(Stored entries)
--*--

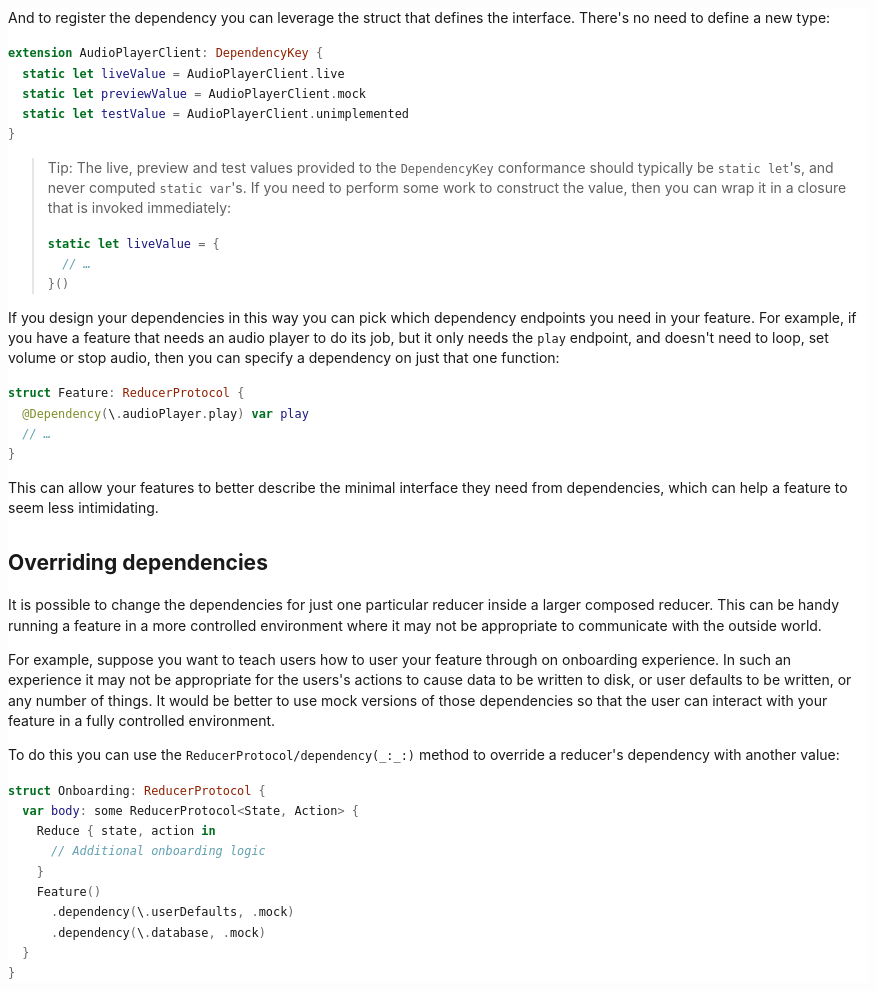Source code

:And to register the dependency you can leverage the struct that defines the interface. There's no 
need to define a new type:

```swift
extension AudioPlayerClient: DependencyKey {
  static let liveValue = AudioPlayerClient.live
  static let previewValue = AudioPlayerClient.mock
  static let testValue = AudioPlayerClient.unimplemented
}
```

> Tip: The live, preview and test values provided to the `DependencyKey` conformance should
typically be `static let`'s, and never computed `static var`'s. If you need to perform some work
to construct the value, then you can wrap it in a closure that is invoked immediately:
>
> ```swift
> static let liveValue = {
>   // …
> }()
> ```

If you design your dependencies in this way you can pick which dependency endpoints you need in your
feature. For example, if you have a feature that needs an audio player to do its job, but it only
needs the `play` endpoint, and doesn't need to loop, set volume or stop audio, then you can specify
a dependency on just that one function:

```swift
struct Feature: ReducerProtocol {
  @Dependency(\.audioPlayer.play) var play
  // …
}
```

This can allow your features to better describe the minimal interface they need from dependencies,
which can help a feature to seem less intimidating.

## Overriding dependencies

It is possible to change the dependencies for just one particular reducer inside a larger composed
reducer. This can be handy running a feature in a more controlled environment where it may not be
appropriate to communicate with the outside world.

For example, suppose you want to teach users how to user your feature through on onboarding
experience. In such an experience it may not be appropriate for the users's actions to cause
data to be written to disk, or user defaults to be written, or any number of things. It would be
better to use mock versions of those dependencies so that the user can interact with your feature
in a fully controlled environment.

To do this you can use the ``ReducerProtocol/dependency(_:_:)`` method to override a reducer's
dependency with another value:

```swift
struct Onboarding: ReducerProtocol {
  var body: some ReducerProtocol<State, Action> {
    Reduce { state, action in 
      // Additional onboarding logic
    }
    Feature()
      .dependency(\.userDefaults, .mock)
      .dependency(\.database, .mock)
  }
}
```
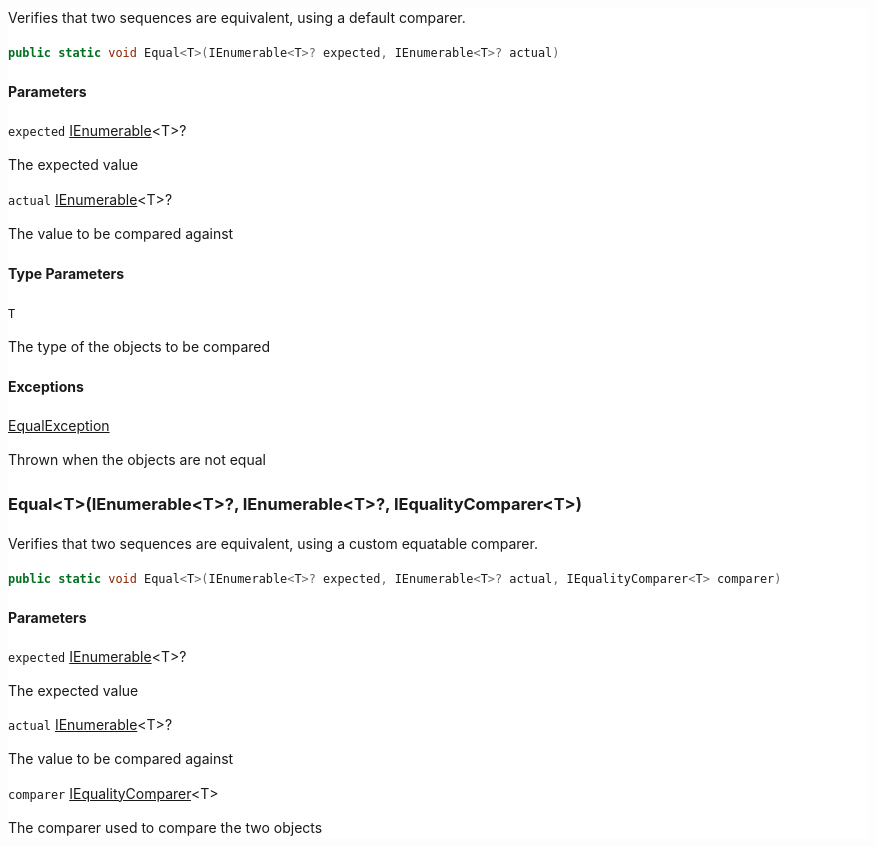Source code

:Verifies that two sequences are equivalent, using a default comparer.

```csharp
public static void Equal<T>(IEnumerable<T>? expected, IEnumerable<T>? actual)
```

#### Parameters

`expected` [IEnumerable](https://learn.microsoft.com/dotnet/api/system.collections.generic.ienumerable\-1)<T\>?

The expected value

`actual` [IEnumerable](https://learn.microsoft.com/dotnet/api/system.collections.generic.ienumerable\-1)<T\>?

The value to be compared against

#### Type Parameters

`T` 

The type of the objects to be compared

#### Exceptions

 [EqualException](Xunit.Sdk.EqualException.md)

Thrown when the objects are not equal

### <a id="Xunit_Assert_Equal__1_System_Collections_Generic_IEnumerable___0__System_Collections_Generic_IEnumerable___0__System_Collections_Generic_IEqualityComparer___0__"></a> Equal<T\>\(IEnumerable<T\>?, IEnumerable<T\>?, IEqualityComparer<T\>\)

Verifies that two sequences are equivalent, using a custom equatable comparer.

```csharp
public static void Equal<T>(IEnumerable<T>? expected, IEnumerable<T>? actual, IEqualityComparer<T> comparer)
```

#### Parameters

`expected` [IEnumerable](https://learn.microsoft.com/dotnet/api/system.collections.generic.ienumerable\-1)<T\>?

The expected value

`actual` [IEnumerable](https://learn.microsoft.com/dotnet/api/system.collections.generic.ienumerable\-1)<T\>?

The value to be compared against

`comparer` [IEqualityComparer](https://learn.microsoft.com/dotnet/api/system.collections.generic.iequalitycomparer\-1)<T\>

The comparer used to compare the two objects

--*--

▶ **Problem details**: Look through the data above and return exactly the lines from the one that contains "to construct the" to the one that contains "## Overriding dependencies", inclusive, with nothing else.

▶ **Task solution**:
to construct the value, then you can wrap it in a closure that is invoked immediately:
>
> ```swift
> static let liveValue = {
>   // …
> }()
> ```

If you design your dependencies in this way you can pick which dependency endpoints you need in your
feature. For example, if you have a feature that needs an audio player to do its job, but it only
needs the `play` endpoint, and doesn't need to loop, set volume or stop audio, then you can specify
a dependency on just that one function:

```swift
struct Feature: ReducerProtocol {
  @Dependency(\.audioPlayer.play) var play
  // …
}
```

This can allow your features to better describe the minimal interface they need from dependencies,
which can help a feature to seem less intimidating.

## Overriding dependencies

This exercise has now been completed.